Por que a Apple não está tão preocupada com a queda na venda de iPads

Por Redação | 16 de Agosto de 2015 às 13h50

Pelo sexto trimestre consecutivo, a Apple registrou um declínio nas vendas de iPads. No período encerrado em junho, a empresa vendeu apenas 10,9 milhões de unidades do seu tablet, uma queda de 17,9% em relação ao mesmo período do ano passado, quando a Maçã comercializou 13,3 milhões de unidades. Mas parece que a notícia não está gerando rugas de preocupação nos executivos da companhia.

Investidores e analistas acreditam que a saturação do mercado de tablets é o principal responsável pela queda na venda de iPads. Para eles, apenas uma redução de tamanho não é suficiente para levar os usuários a trocar seus gadgets atuais pelos novos, e sem novidades de hardware, funções ou sistema operacional, não existem muitos motivos para fazer o upgrade.

Só que existe outra forma de enxergar essa situação. Chris O'Brien, repórter da Venture Beat, nos oferece uma visão diferente sobre o tema. Para ele, a Apple (inteligentemente) pensa de forma mais ampla e de longo prazo sobre essa situação, e tem sido a chave do sucesso da empresa ao longo dos anos. Em vez de se preocupar em sustentar um produto em declínio, como o iPod, a Maçã decidiu seguir os consumidores para saber com o que eles estavam mais felizes e satisfeitos. Em outras palavras, a Apple se pergunta: o que os usuários querem?

Um bom exemplo dessa linha de pensamento é o Mac. No trimestre mais recente, a Apple informou que vendeu 4,8 milhões de Macs, liderados pelo crescimento dos MacBooks, um dispositivo que apresentou crescimento anual de 9%. Especialistas em produtos da Maçã querem que a empresa desenvolva um novo iPad que se destaque do MacBook e do iPhone. Mas vale lembrar que são dois dispositivos distintos, com ciclos de vida diferentes.

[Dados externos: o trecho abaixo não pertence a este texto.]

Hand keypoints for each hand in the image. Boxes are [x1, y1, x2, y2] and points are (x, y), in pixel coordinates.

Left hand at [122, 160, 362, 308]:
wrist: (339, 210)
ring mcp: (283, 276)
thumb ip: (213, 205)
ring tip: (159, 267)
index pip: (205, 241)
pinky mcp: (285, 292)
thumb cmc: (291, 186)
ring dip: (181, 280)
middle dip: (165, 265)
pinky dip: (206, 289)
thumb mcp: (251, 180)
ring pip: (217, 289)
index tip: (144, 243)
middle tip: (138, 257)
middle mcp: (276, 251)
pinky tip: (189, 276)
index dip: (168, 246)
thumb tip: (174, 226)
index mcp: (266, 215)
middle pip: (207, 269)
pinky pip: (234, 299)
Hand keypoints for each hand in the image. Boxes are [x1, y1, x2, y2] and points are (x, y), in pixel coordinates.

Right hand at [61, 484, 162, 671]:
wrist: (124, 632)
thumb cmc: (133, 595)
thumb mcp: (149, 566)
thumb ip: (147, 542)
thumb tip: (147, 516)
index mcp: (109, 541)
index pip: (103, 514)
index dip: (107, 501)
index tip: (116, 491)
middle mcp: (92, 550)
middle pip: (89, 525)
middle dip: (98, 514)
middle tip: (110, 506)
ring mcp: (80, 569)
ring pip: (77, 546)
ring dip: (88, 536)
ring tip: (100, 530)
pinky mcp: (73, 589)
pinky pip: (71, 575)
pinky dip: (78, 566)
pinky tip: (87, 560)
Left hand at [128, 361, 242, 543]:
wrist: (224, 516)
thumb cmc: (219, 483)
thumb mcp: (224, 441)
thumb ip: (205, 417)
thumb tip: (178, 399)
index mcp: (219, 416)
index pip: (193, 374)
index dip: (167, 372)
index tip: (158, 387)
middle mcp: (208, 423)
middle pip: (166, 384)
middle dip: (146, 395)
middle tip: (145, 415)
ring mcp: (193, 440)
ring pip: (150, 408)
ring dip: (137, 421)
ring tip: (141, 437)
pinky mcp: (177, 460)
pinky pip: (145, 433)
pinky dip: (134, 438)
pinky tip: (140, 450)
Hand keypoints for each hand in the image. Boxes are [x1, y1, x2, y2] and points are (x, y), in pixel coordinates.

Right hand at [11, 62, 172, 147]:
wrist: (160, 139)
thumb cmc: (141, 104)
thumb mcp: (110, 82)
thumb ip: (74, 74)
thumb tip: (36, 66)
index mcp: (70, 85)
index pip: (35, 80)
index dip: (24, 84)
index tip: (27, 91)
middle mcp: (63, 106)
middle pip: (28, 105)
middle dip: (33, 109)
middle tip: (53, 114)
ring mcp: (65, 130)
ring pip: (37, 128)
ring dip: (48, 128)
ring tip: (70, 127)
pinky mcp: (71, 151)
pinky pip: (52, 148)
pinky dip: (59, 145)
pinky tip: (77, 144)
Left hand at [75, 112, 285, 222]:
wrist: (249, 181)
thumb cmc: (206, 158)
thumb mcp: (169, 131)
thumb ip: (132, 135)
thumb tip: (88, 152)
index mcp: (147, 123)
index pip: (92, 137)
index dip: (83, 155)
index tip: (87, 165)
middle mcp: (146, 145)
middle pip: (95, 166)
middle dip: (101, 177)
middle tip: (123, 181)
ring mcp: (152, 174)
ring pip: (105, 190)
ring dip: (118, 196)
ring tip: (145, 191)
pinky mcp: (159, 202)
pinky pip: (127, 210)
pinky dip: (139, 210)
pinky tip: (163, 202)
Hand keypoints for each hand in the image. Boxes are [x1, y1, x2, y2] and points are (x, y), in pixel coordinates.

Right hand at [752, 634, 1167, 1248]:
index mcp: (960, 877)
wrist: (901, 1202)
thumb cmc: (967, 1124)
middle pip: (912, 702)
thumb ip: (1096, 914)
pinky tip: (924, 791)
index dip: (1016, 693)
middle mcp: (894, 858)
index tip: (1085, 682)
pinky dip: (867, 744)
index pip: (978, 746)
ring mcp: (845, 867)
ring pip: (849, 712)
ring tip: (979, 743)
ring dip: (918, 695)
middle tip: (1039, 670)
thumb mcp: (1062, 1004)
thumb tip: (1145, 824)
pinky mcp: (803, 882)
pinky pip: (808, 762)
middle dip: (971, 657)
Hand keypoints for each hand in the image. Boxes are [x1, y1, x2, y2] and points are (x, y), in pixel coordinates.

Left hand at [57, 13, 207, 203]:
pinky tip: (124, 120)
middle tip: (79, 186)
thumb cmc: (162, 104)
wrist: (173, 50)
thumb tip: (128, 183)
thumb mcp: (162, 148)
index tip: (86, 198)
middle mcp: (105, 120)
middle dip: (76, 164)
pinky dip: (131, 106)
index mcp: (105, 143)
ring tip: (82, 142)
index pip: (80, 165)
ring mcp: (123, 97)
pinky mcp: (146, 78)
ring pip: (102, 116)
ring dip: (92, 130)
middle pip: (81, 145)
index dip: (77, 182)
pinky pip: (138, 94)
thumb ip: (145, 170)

Escolas e empresas começaram a perceber que um gadget sem teclado não é tão prático quanto um notebook, por exemplo, para digitar rapidamente anotações. Em alguns países, instituições de ensino estão adotando soluções como Chromebooks no lugar de iPads. Por outros lado, grande parte dos usuários comuns de iPads usam seus dispositivos apenas para jogar e assistir vídeos na Netflix ou no YouTube, tarefas que não exigem um modelo de última geração. Com isso, a troca de um iPad antigo para outro modelo mais atual não se torna algo extremamente necessário em um curto período de tempo.

Isso não significa que a Apple vai desistir do iPad, e dificilmente o tablet da Maçã terá o mesmo destino de quase esquecimento do iPod. Mesmo que as vendas trimestrais estejam em declínio no momento, o universo de usuários do iPad ainda tem potencial para expansão. O CEO da Apple, Tim Cook, observou em abril que, dos iPads vendidos, 40% nos Estados Unidos e 70% na China foram comprados por clientes novos, ou seja, que nunca tiveram outro modelo de iPad.

Apesar dos ciclos trimestrais ou anuais de vendas do iPad se mostrarem fracos e em declínio, basta analisar o mercado para ver que as pessoas estão usando mais produtos da Apple todos os dia. Isso reflete em um aumento de vendas na App Store e cria aberturas para novos produtos, como o Apple Watch e a Apple TV. Ao que tudo indica, ainda não há necessidade de pânico sobre a queda nas vendas dos iPads. Basta manter a calma e continuar vendendo muitos Macs.